Wadleigh questioned the report’s characterization of the exchange’s IT functions. Access Health never implemented a financial management system to collect customers’ premiums; instead, customers pay insurers directly. In addition, Wadleigh said the exchange has been providing information to the IRS on a daily basis. He said he also wasn’t sure what aspects of the eligibility and enrollment system the report had deemed less than fully operational.
“I think it’s a point in time,” Wadleigh said of the report. “We’ll continue to read through it and try to understand the background where they made suggestions. As has always been the case with all of our audits, we will continue to improve our system.”
According to the report, as of March, Connecticut had received $175 million in federal grants for marketplace activities, including $116.4 million authorized for IT. As of March, Access Health had spent $76.8 million on IT.
Members of Congress requested the review of state and federal actions related to IT projects for insurance exchanges in the wake of problems people had applying for coverage and accessing exchange systems during the first open enrollment period, which began in 2013.
The report noted that the federal Centers for Medicare and Medicaid Services, which oversees the exchanges, had conducted operational readiness reviews of the state-run marketplaces in advance of the first open enrollment period, but “conditionally passed all of those states without fully ensuring that they had conducted all required system testing and demonstrated that their systems were ready for production.”
Connecticut’s exchange fared better than many during the first open enrollment period, although it was not immune to glitches.

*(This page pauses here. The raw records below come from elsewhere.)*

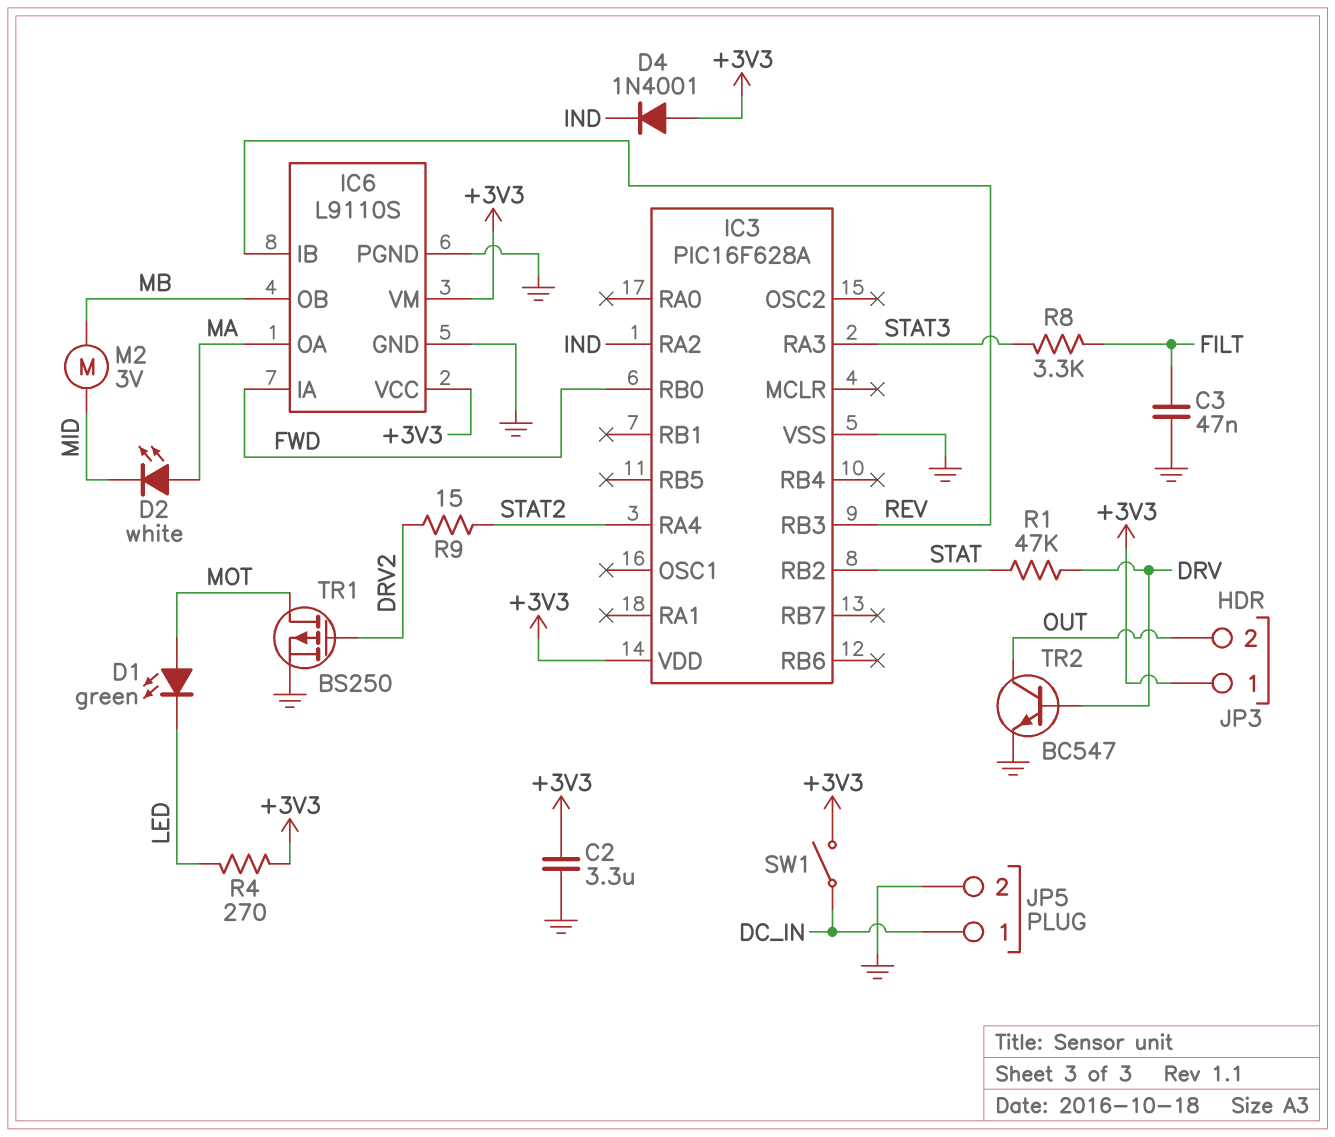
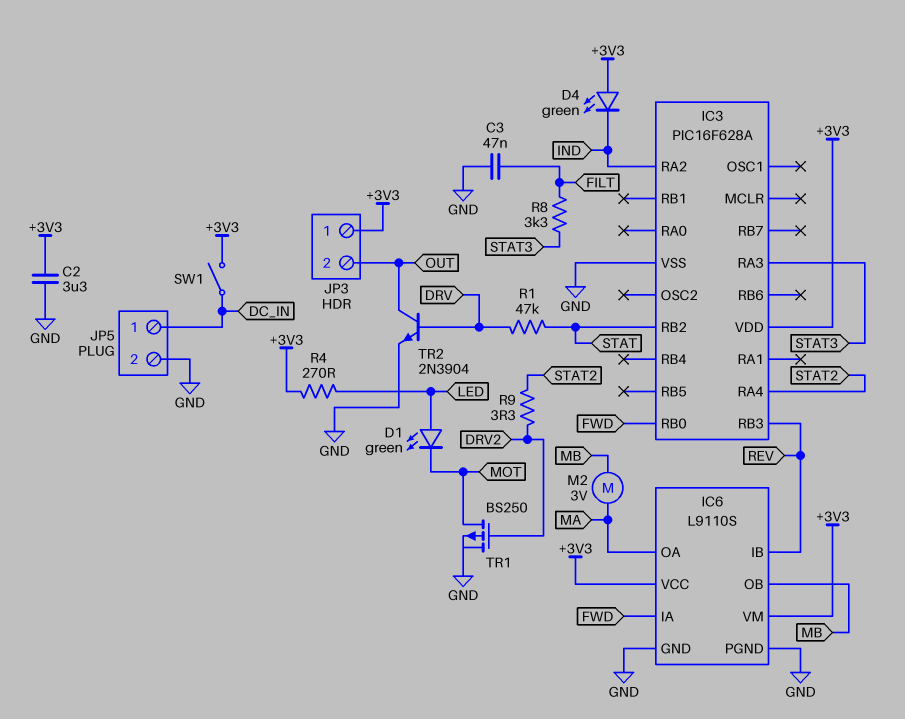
D1: LED green (A MOT, K LED) -> LED green (A LED, K MOT)
D2: LED white (A MA, K MID) -> none
D4: diode 1N4001 (A +3V3, K IND) -> LED green (A +3V3, K IND)
M2: motor 3V (MB, MID) -> motor 3V (MA, MB)
R9: 15 (DRV2, STAT2) -> 3.3 (DRV2, STAT2)
TR2: NPN BC547 (B DRV, C OUT, E GND) -> NPN 2N3904 (B DRV, C OUT, E GND)

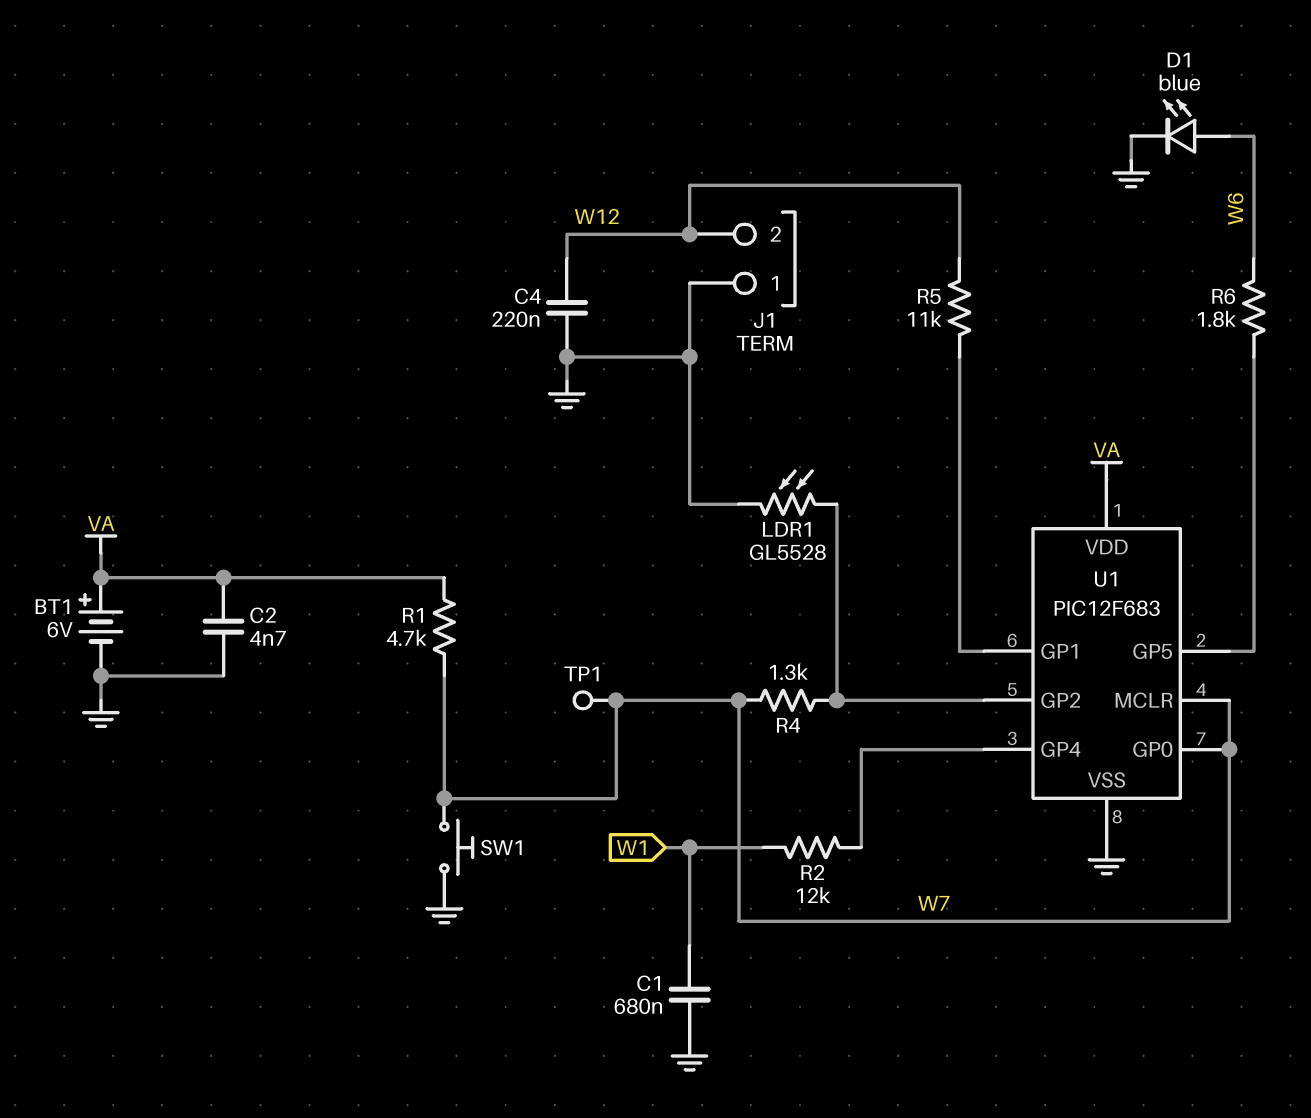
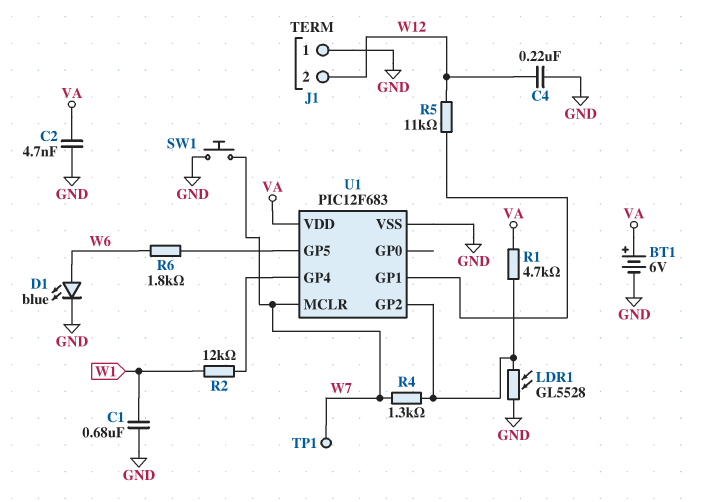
R1: 4.7k (VA, W7) -> 4.7k (U1/GP2, VA)
U1 pin GP0: W7 -> none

The GAO report noted that Maryland used Connecticut’s system for the following year, and said that system “had been successfully implemented in Connecticut.”
In a response included in the report, the U.S. Department of Health and Human Services wrote that state-run exchanges faced tight implementation timeframes and said some “deferred automating functionality and utilized operational workarounds to provide their consumers the best possible eligibility and enrollment experience.”
Despite the challenges, the agency added, nearly 2.2 million people signed up for coverage during the first three months of the first open enrollment period.